# Task goal:
The reply should hold every entry exactly as written and none of the pictures.

Data extract: Begin

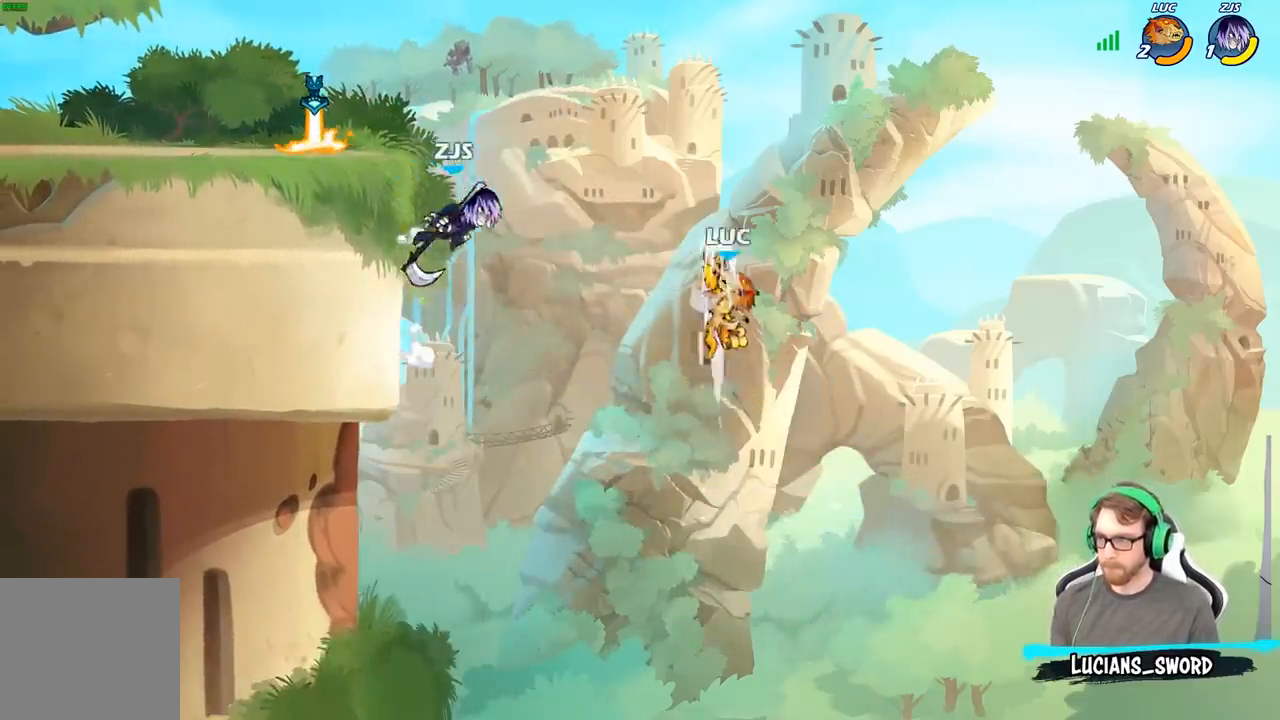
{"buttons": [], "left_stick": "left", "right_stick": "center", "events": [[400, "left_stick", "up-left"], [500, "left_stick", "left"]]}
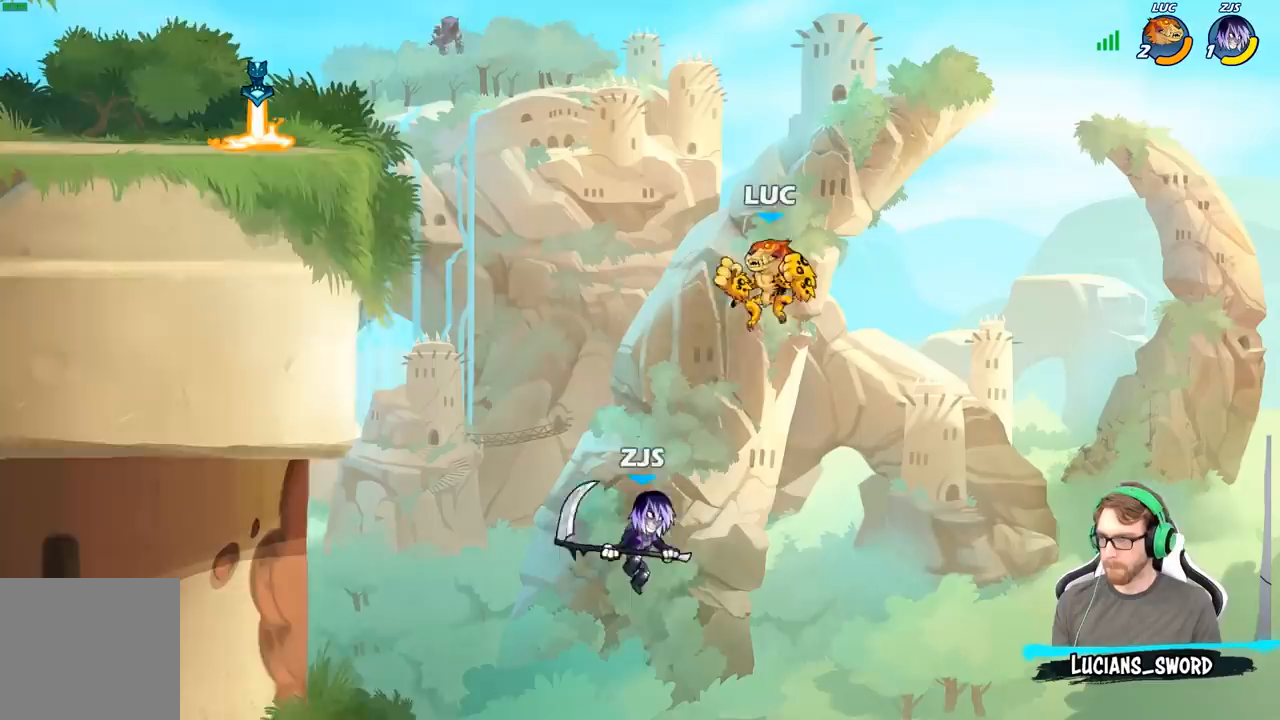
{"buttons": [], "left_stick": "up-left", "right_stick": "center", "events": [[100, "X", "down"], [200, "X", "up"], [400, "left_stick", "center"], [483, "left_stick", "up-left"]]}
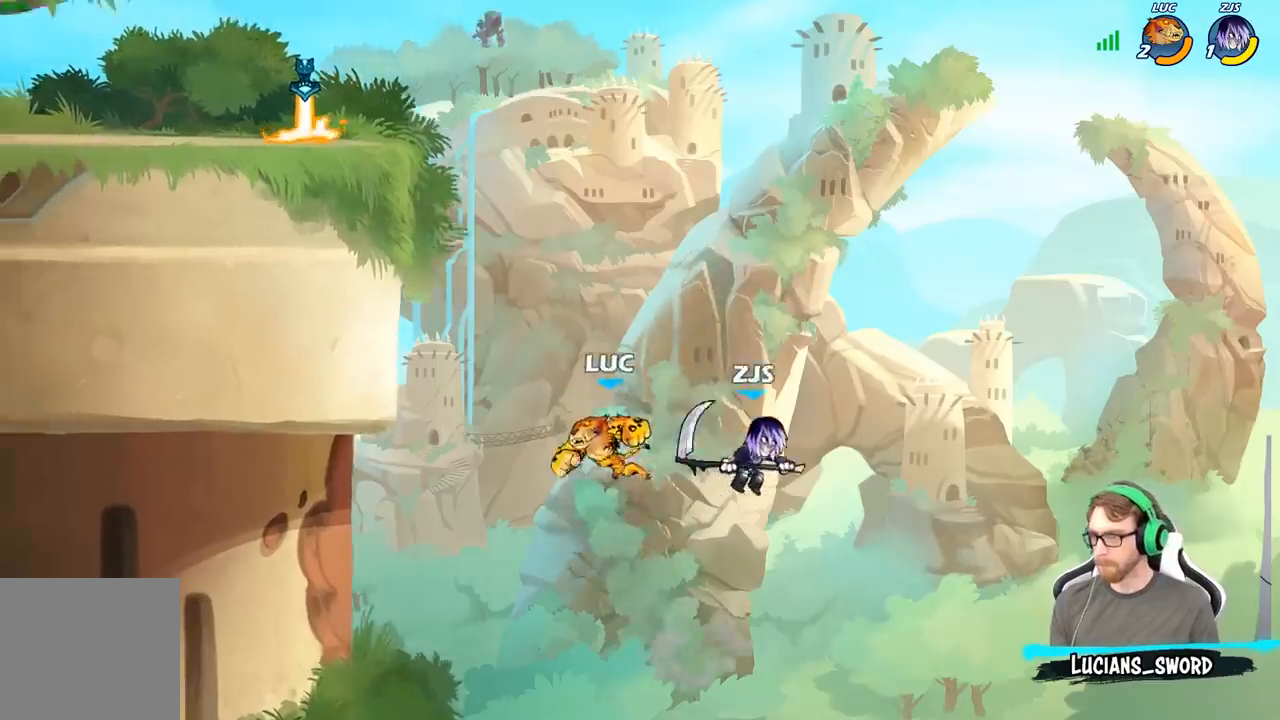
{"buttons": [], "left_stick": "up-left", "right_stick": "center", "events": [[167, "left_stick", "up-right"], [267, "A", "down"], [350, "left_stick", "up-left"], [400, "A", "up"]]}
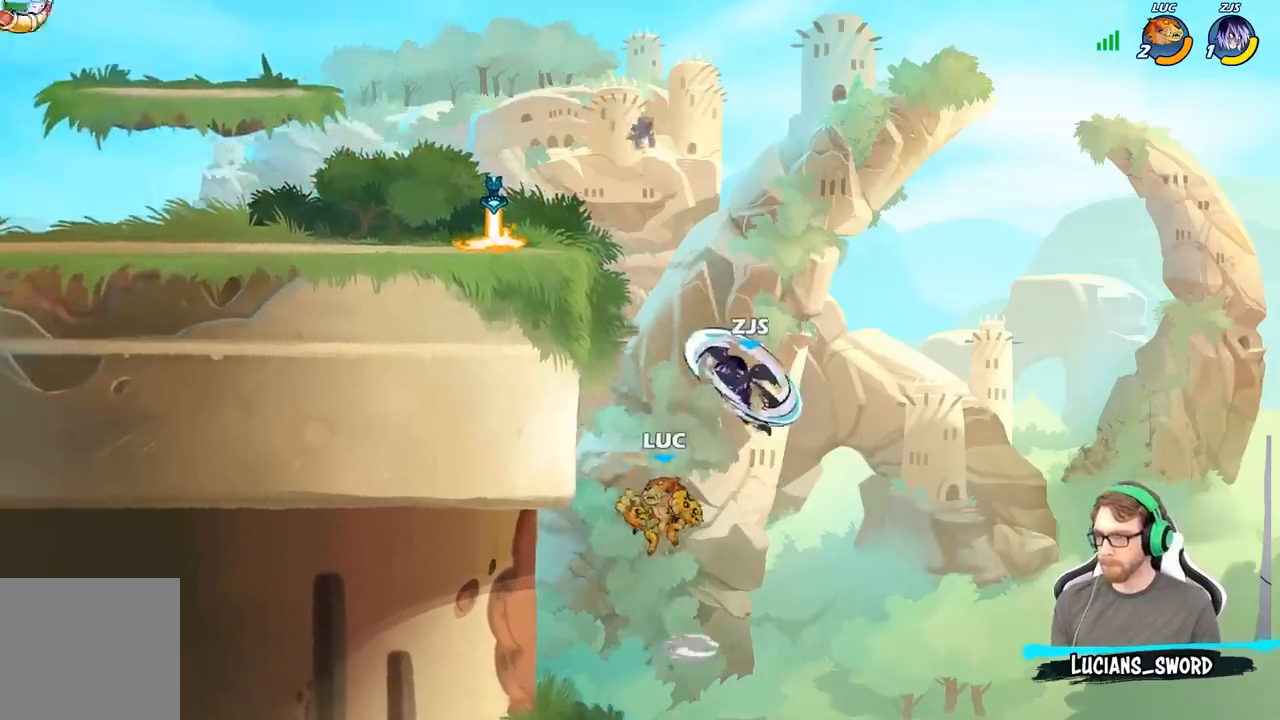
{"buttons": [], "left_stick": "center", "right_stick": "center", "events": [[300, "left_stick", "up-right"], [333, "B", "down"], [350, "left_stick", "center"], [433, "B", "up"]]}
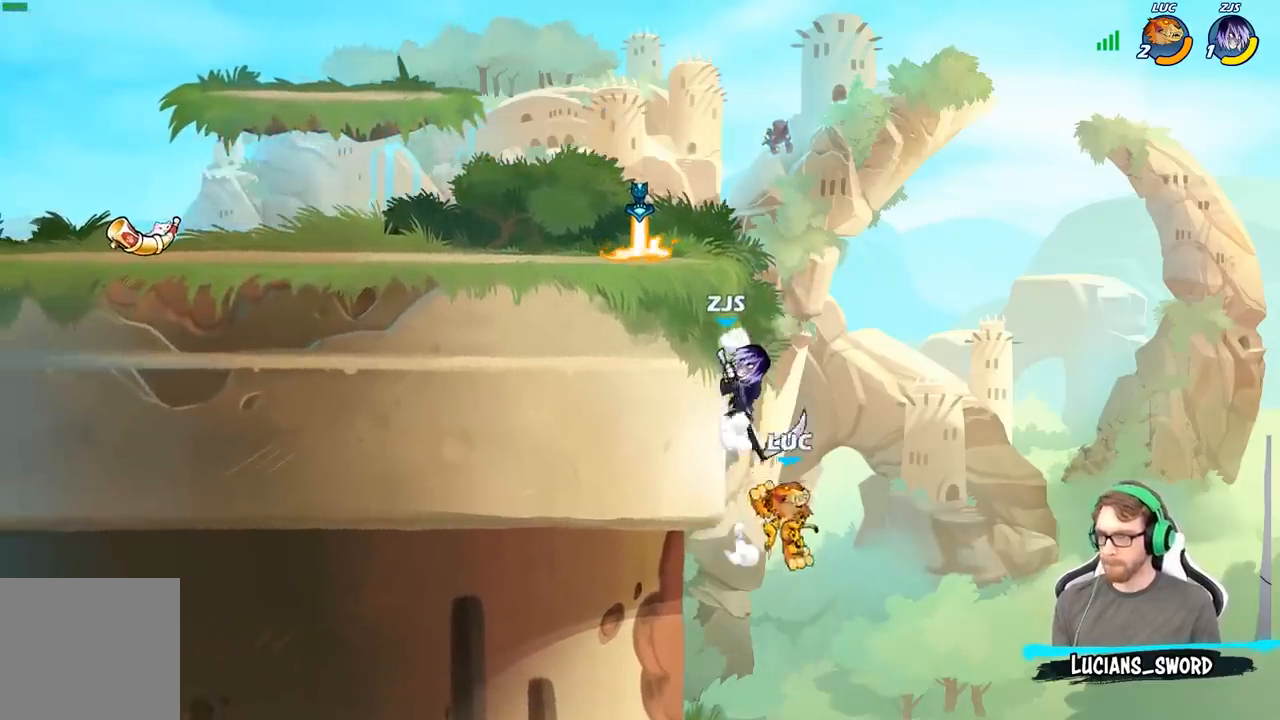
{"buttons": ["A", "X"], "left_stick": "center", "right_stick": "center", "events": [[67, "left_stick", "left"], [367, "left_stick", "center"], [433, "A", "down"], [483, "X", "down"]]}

Data extract: End

# Solution:
{"buttons": [], "left_stick": "left", "right_stick": "center", "events": [[400, "left_stick", "up-left"], [500, "left_stick", "left"]]}
{"buttons": [], "left_stick": "up-left", "right_stick": "center", "events": [[100, "X", "down"], [200, "X", "up"], [400, "left_stick", "center"], [483, "left_stick", "up-left"]]}
{"buttons": [], "left_stick": "up-left", "right_stick": "center", "events": [[167, "left_stick", "up-right"], [267, "A", "down"], [350, "left_stick", "up-left"], [400, "A", "up"]]}
{"buttons": [], "left_stick": "center", "right_stick": "center", "events": [[300, "left_stick", "up-right"], [333, "B", "down"], [350, "left_stick", "center"], [433, "B", "up"]]}
{"buttons": ["A", "X"], "left_stick": "center", "right_stick": "center", "events": [[67, "left_stick", "left"], [367, "left_stick", "center"], [433, "A", "down"], [483, "X", "down"]]}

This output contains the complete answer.